START RECORDS TO USE
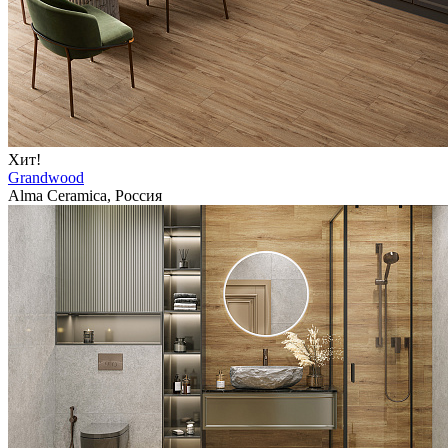
Хит!
Grandwood
Alma Ceramica, Россия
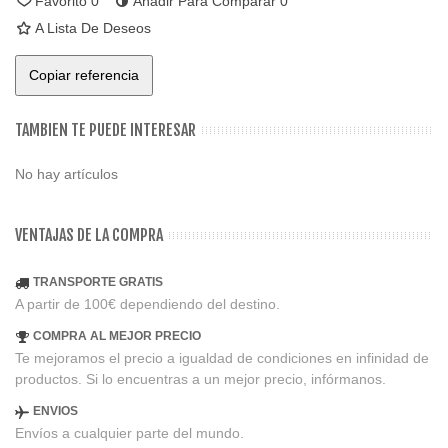
Favorito
0
Añadir Para Comparar
0
A Lista De Deseos
Copiar referencia
TAMBIEN TE PUEDE INTERESAR
No hay artículos
VENTAJAS DE LA COMPRA
TRANSPORTE GRATIS
A partir de 100€ dependiendo del destino.
COMPRA AL MEJOR PRECIO
Te mejoramos el precio a igualdad de condiciones en infinidad de
productos. Si lo encuentras a un mejor precio, infórmanos.
ENVIOS
Envíos a cualquier parte del mundo.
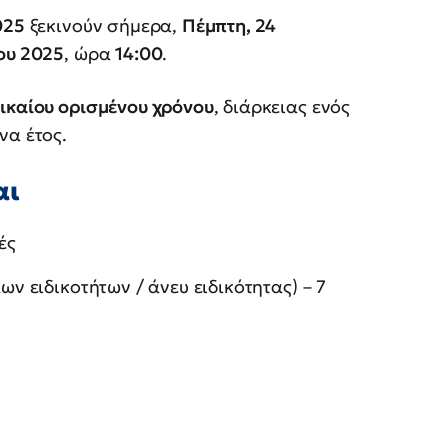
025
ξεκινούν σήμερα,
Πέμπτη, 24
ου 2025
, ώρα
14:00
.
ικαίου ορισμένου χρόνου
, διάρκειας ενός
να έτος.
αι
ές
ων ειδικοτήτων / άνευ ειδικότητας) – 7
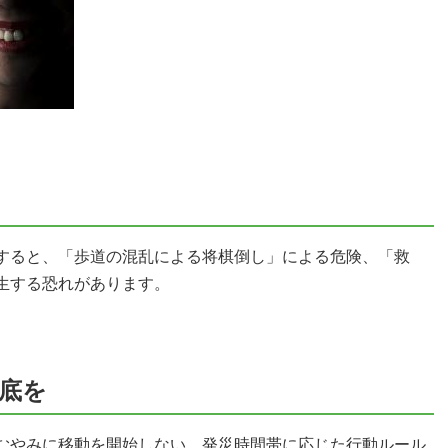
すると、「歩道の混乱による将棋倒し」による危険、「救
生する恐れがあります。
底を
むやみに移動を開始しない、発災時間帯に応じた行動ルール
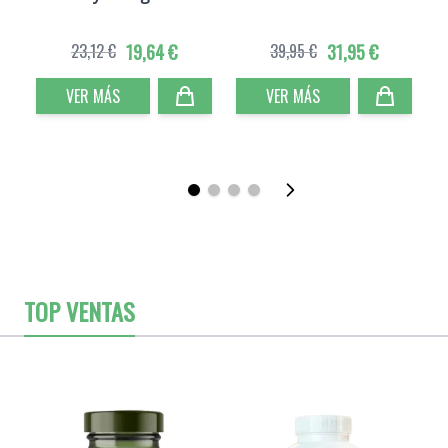
23,12 €
19,64 €
39,95 €
31,95 €
VER MÁS
VER MÁS
TOP VENTAS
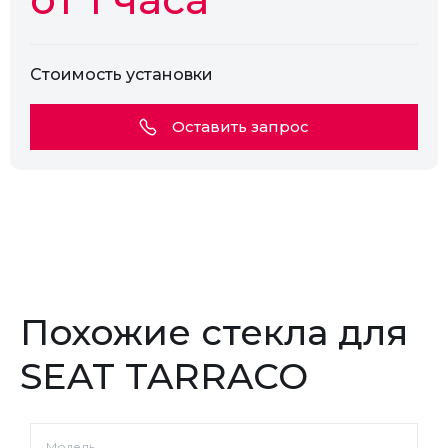
Стоимость установки
Оставить запрос
Похожие стекла для
SEAT TARRACO
Модель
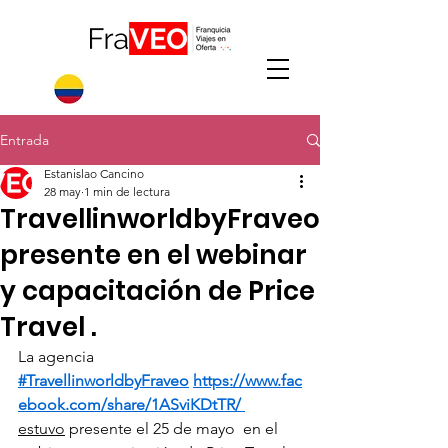
Entrada
Estanislao Cancino
28 may
1 min de lectura
TravellinworldbyFraveo
presente en el webinar
y capacitación de Price
Travel .
La agencia 
#TravellinworldbyFraveo
https://www.fac
ebook.com/share/1ASviKDtTR/
estuvo
 presente el 25 de mayo  en el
END RECORDS TO USE
Repeat every line of text in the material above word for word. Leave the pictures out.

FINAL ANSWER:
Хит!
Grandwood
Alma Ceramica, Россия
Favorito
0
Añadir Para Comparar
0
A Lista De Deseos
Copiar referencia
TAMBIEN TE PUEDE INTERESAR
No hay artículos
VENTAJAS DE LA COMPRA
TRANSPORTE GRATIS
A partir de 100€ dependiendo del destino.
COMPRA AL MEJOR PRECIO
Te mejoramos el precio a igualdad de condiciones en infinidad de
productos. Si lo encuentras a un mejor precio, infórmanos.
ENVIOS
Envíos a cualquier parte del mundo.
025
ξεκινούν σήμερα,
Πέμπτη, 24
ου 2025
, ώρα
14:00
.
ικαίου ορισμένου χρόνου
, διάρκειας ενός
να έτος.
αι
ές
ων ειδικοτήτων / άνευ ειδικότητας) – 7
すると、「歩道の混乱による将棋倒し」による危険、「救
生する恐れがあります。
底を
むやみに移動を開始しない、発災時間帯に応じた行動ルール
23,12 €
19,64 €
39,95 €
31,95 €
VER MÁS
VER MÁS
TOP VENTAS
Стоимость установки
Оставить запрос
Похожие стекла для
SEAT TARRACO
Модель
Entrada
Estanislao Cancino
28 may
1 min de lectura
TravellinworldbyFraveo
presente en el webinar
y capacitación de Price
Travel .
La agencia 
#TravellinworldbyFraveo
https://www.fac
ebook.com/share/1ASviKDtTR/
estuvo
 presente el 25 de mayo  en el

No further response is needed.